The Chancellor, Gordon Brown, will today dismiss calls for a direct tax to fund the European Union when EU finance ministers hold their first talks on the issue.
Belgium, which has taken over the EU's presidency, wants a tax to replace the EU's ramshackle funding formula and is using the first full ministerial meeting it is chairing to promote the idea.
The suggestion has won the support of Germany's Finance Minister, Hans Eichel, and of the president of the European Commission, Romano Prodi.
But at today's meeting, in Brussels, Mr Brown will make it clear that Britain sees no possibility a new tax. The Chancellor will argue that the EU should concentrate on making Europe the world's most competitive economy by 2010.
The EU is financed by a system of national contributions that include a percentage of VAT revenues, customs duties and agricultural levies and a sum based on GNP.
The Belgian Prime Minister, Guy Verhofstadt, recently called for a more clear-cut system, arguing: "Like everyone pays their local and national taxes, you should have a direct financing system for the EU."
And concern about the unpopularity of the EU in the wake of Ireland's rejection of the Nice Treaty has bolstered calls for more accountability. Proponents of the tax argue that, in the UK, only 2p of every pound taken in tax goes to the EU, less than widely supposed.

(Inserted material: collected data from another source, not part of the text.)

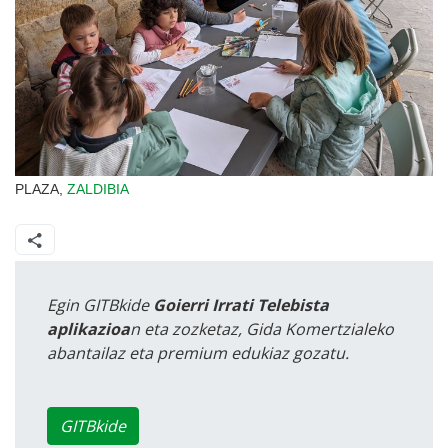
PLAZA,
ZALDIBIA
Egin GITBkide
Goierri Irrati Telebista
aplikazioa
n eta zozketaz, Gida Komertzialeko
abantailaz eta premium edukiaz gozatu.
GITBkide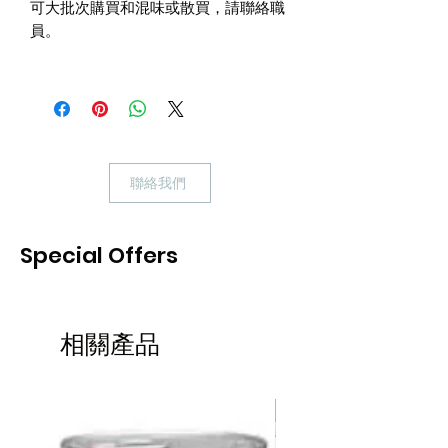
可大批次購買和混味或散買，請聯絡職
員。
聯絡我們
Special Offers
相關產品
熱賣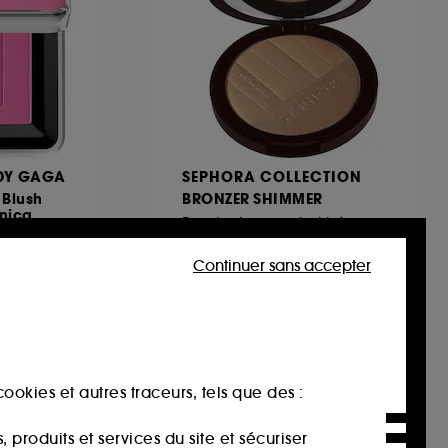
ADY GAGA
SEPHORA COLLECTION
 Blush
BRONZER SHIMMER
nica
Poudre bronzante irisée
319
Continuer sans accepter
16,99€
ookies et autres traceurs, tels que des :
produits et services du site et sécuriser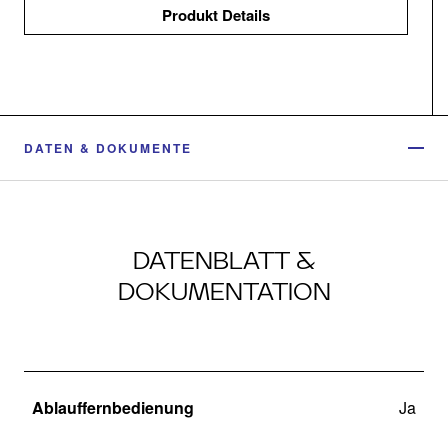
Produkt Details
DATEN & DOKUMENTE
DATENBLATT &
DOKUMENTATION
Ablauffernbedienung
Ja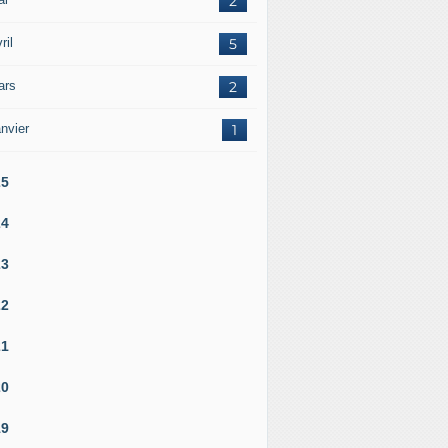
2
ril
5
ars
2
nvier
1
25
24
23
22
21
20
19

A direct tax would not increase the amount of money raised to fund the EU but would make European institutions more accountable, they say.
That argument is rejected by Britain and other states, who argue that a tax is unlikely to increase the EU's popularity. Whitehall is anxious to switch the focus and reassure the markets that the EU is serious about reform after its blocking of the GE/Honeywell merger.